In August 2014, the WHO reported that 10 percent of the dead have been healthcare workers. In September 2014, it estimated that the countries’ capacity for treating Ebola patients was insufficient by the equivalent of 2,122 beds. In December, they reported that at a national level there were now a sufficient number of beds to treat and isolate all reported Ebola cases, although the uneven distribution of cases resulted in serious shortfalls in some areas. On January 28, the WHO reported that for the first time since the week ending 29 June 2014, there have been fewer than 100 new confirmed cases reported in a week in the three most-affected countries. The response to the epidemic has now moved to a second phase, as the focus shifts from slowing transmission to ending the epidemic.
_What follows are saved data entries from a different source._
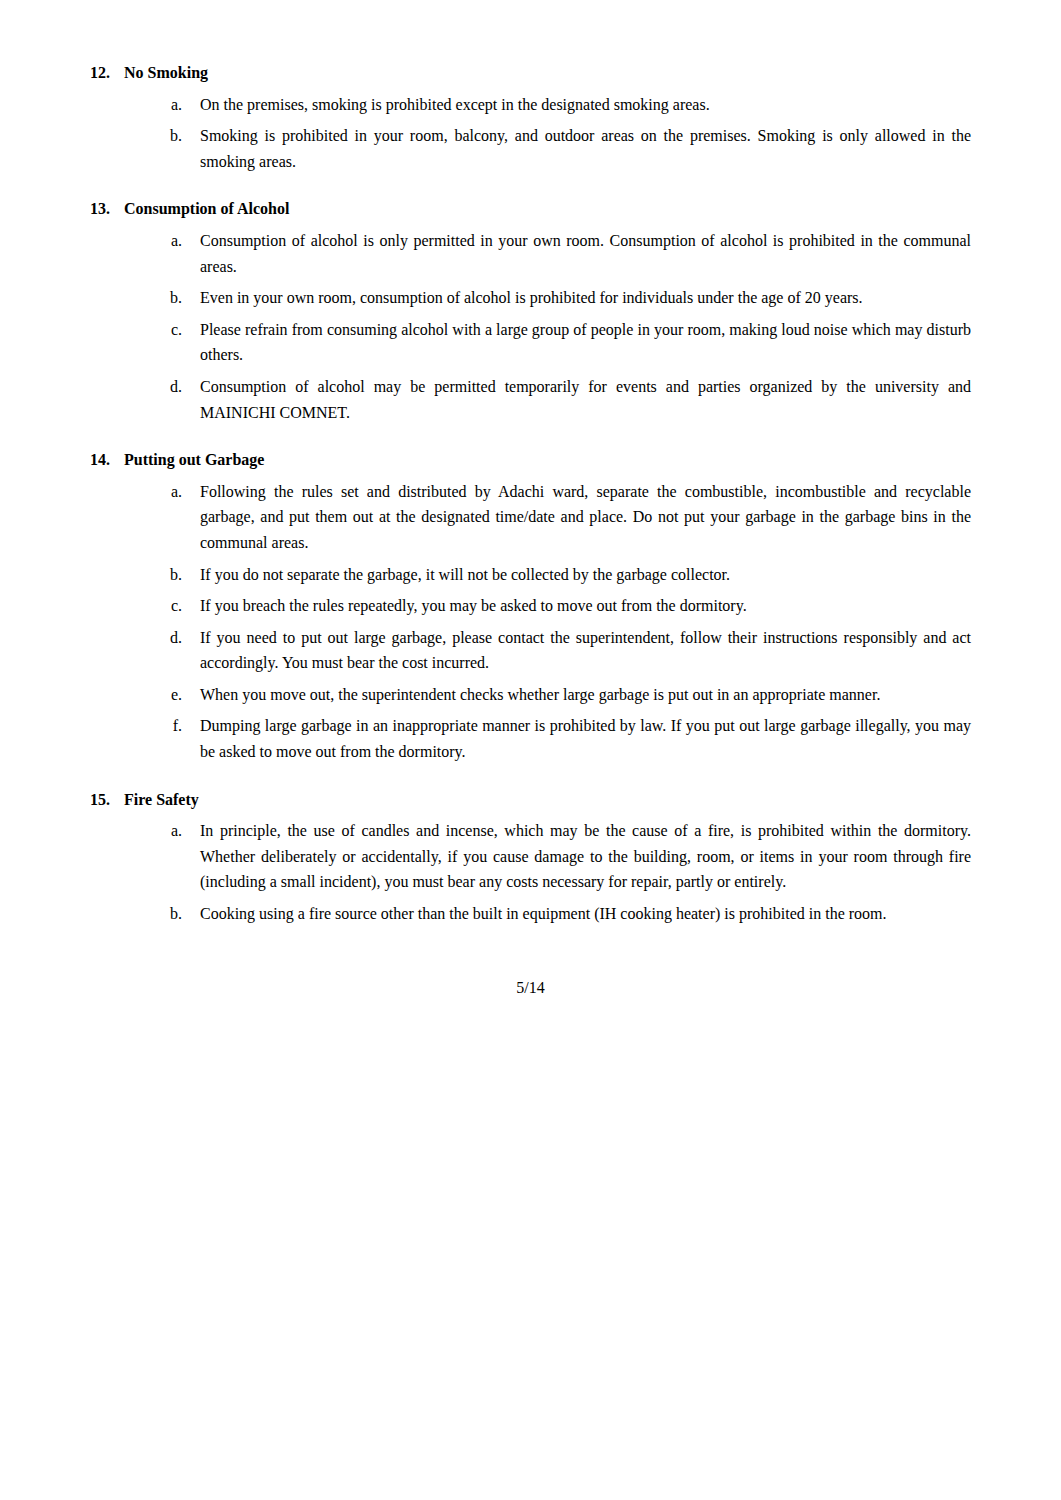12. No Smoking
On the premises, smoking is prohibited except in the designated smoking areas.
Smoking is prohibited in your room, balcony, and outdoor areas on the premises. Smoking is only allowed in the smoking areas.
13. Consumption of Alcohol
Consumption of alcohol is only permitted in your own room. Consumption of alcohol is prohibited in the communal areas.
Even in your own room, consumption of alcohol is prohibited for individuals under the age of 20 years.
Please refrain from consuming alcohol with a large group of people in your room, making loud noise which may disturb others.
Consumption of alcohol may be permitted temporarily for events and parties organized by the university and MAINICHI COMNET.
14. Putting out Garbage
Following the rules set and distributed by Adachi ward, separate the combustible, incombustible and recyclable garbage, and put them out at the designated time/date and place. Do not put your garbage in the garbage bins in the communal areas.
If you do not separate the garbage, it will not be collected by the garbage collector.
If you breach the rules repeatedly, you may be asked to move out from the dormitory.
If you need to put out large garbage, please contact the superintendent, follow their instructions responsibly and act accordingly. You must bear the cost incurred.
When you move out, the superintendent checks whether large garbage is put out in an appropriate manner.
Dumping large garbage in an inappropriate manner is prohibited by law. If you put out large garbage illegally, you may be asked to move out from the dormitory.
15. Fire Safety
In principle, the use of candles and incense, which may be the cause of a fire, is prohibited within the dormitory. Whether deliberately or accidentally, if you cause damage to the building, room, or items in your room through fire (including a small incident), you must bear any costs necessary for repair, partly or entirely.
Cooking using a fire source other than the built in equipment (IH cooking heater) is prohibited in the room.
5/14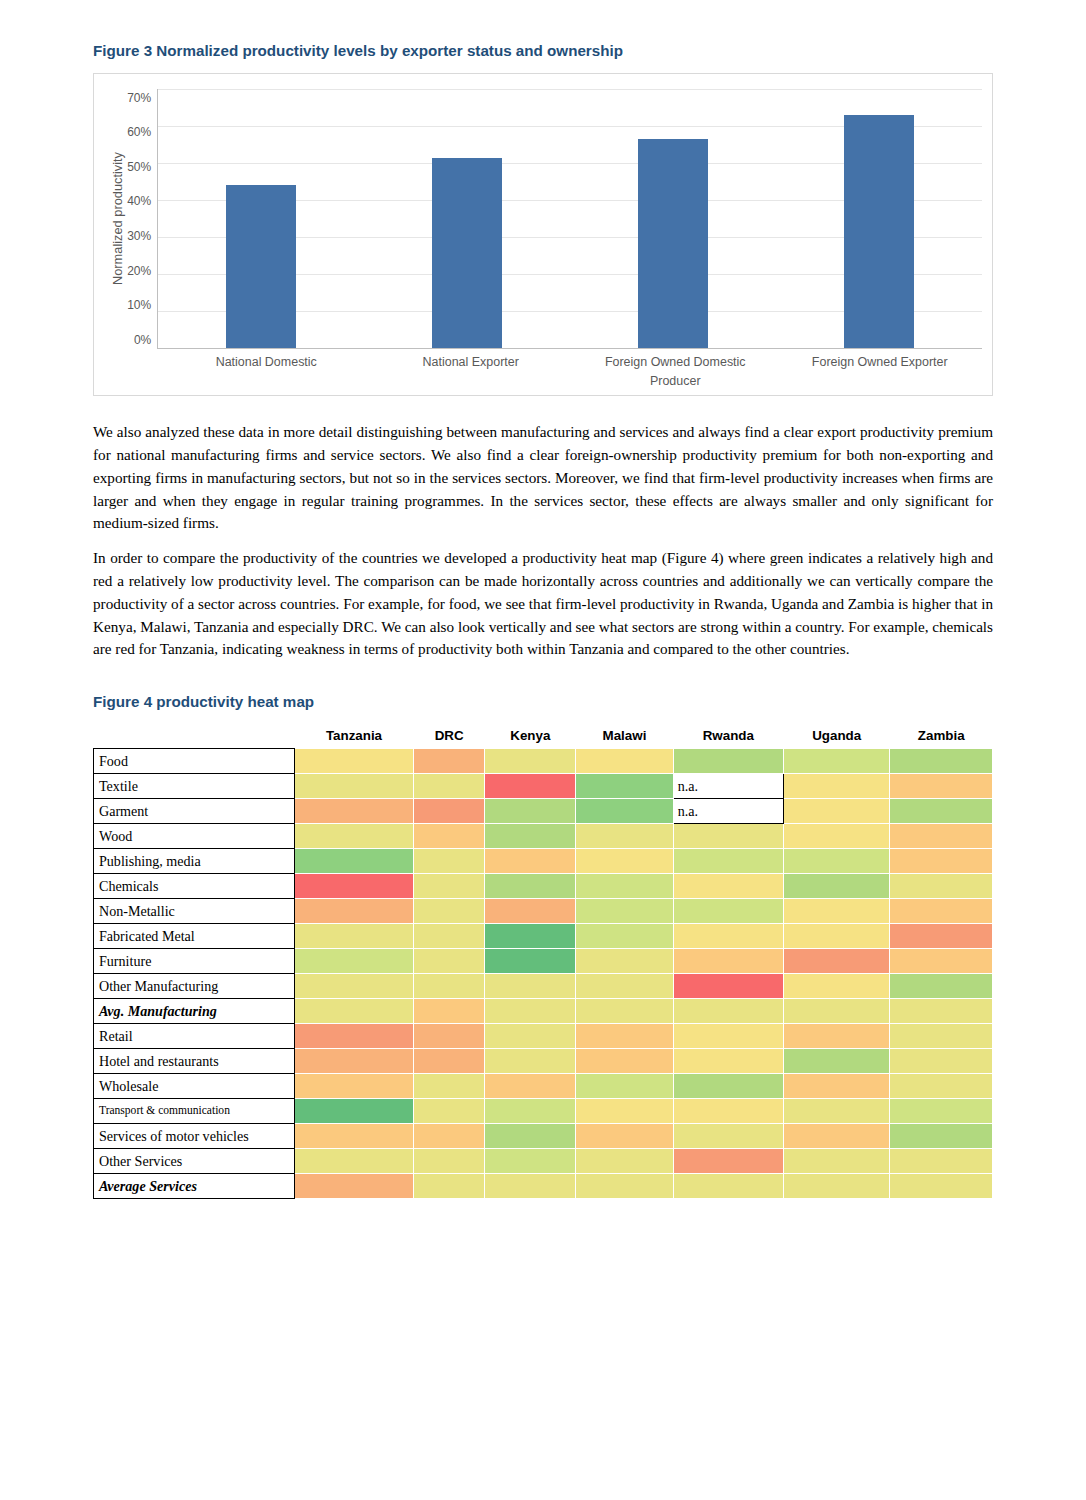Figure 3 Normalized productivity levels by exporter status and ownership
Normalized productivity
70% 60% 50% 40% 30% 20% 10% 0%
National Domestic
National Exporter
Foreign Owned Domestic Producer
Foreign Owned Exporter
We also analyzed these data in more detail distinguishing between manufacturing and services and always find a clear export productivity premium for national manufacturing firms and service sectors. We also find a clear foreign-ownership productivity premium for both non-exporting and exporting firms in manufacturing sectors, but not so in the services sectors. Moreover, we find that firm-level productivity increases when firms are larger and when they engage in regular training programmes. In the services sector, these effects are always smaller and only significant for medium-sized firms.
In order to compare the productivity of the countries we developed a productivity heat map (Figure 4) where green indicates a relatively high and red a relatively low productivity level. The comparison can be made horizontally across countries and additionally we can vertically compare the productivity of a sector across countries. For example, for food, we see that firm-level productivity in Rwanda, Uganda and Zambia is higher that in Kenya, Malawi, Tanzania and especially DRC. We can also look vertically and see what sectors are strong within a country. For example, chemicals are red for Tanzania, indicating weakness in terms of productivity both within Tanzania and compared to the other countries.
Figure 4 productivity heat map
| | Tanzania | DRC | Kenya | Malawi | Rwanda | Uganda | Zambia |
| --- | --- | --- | --- | --- | --- | --- | --- |
| Food | | | | | | | |
| Textile | | | | | n.a. | | |
| Garment | | | | | n.a. | | |
| Wood | | | | | | | |
| Publishing, media | | | | | | | |
| Chemicals | | | | | | | |
| Non-Metallic | | | | | | | |
| Fabricated Metal | | | | | | | |
| Furniture | | | | | | | |
| Other Manufacturing | | | | | | | |
| Avg. Manufacturing | | | | | | | |
| Retail | | | | | | | |
| Hotel and restaurants | | | | | | | |
| Wholesale | | | | | | | |
| Transport & communication | | | | | | | |
| Services of motor vehicles | | | | | | | |
| Other Services | | | | | | | |
| Average Services | | | | | | | |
Ebola virus disease was first described in 1976 in two simultaneous outbreaks in sub-Saharan Africa; this is the 26th outbreak and the first to occur in West Africa. It began in Guinea in December 2013 and then spread to Liberia and Sierra Leone. A small outbreak of 20 cases occurred in Nigeria and one case occurred in Senegal, both now declared disease-free. Several cases were reported in Mali, but this outbreak has also been declared over, and an isolated case has been reported in the United Kingdom. Imported cases in the United States and Spain have led to secondary infections of medical workers but have not spread further.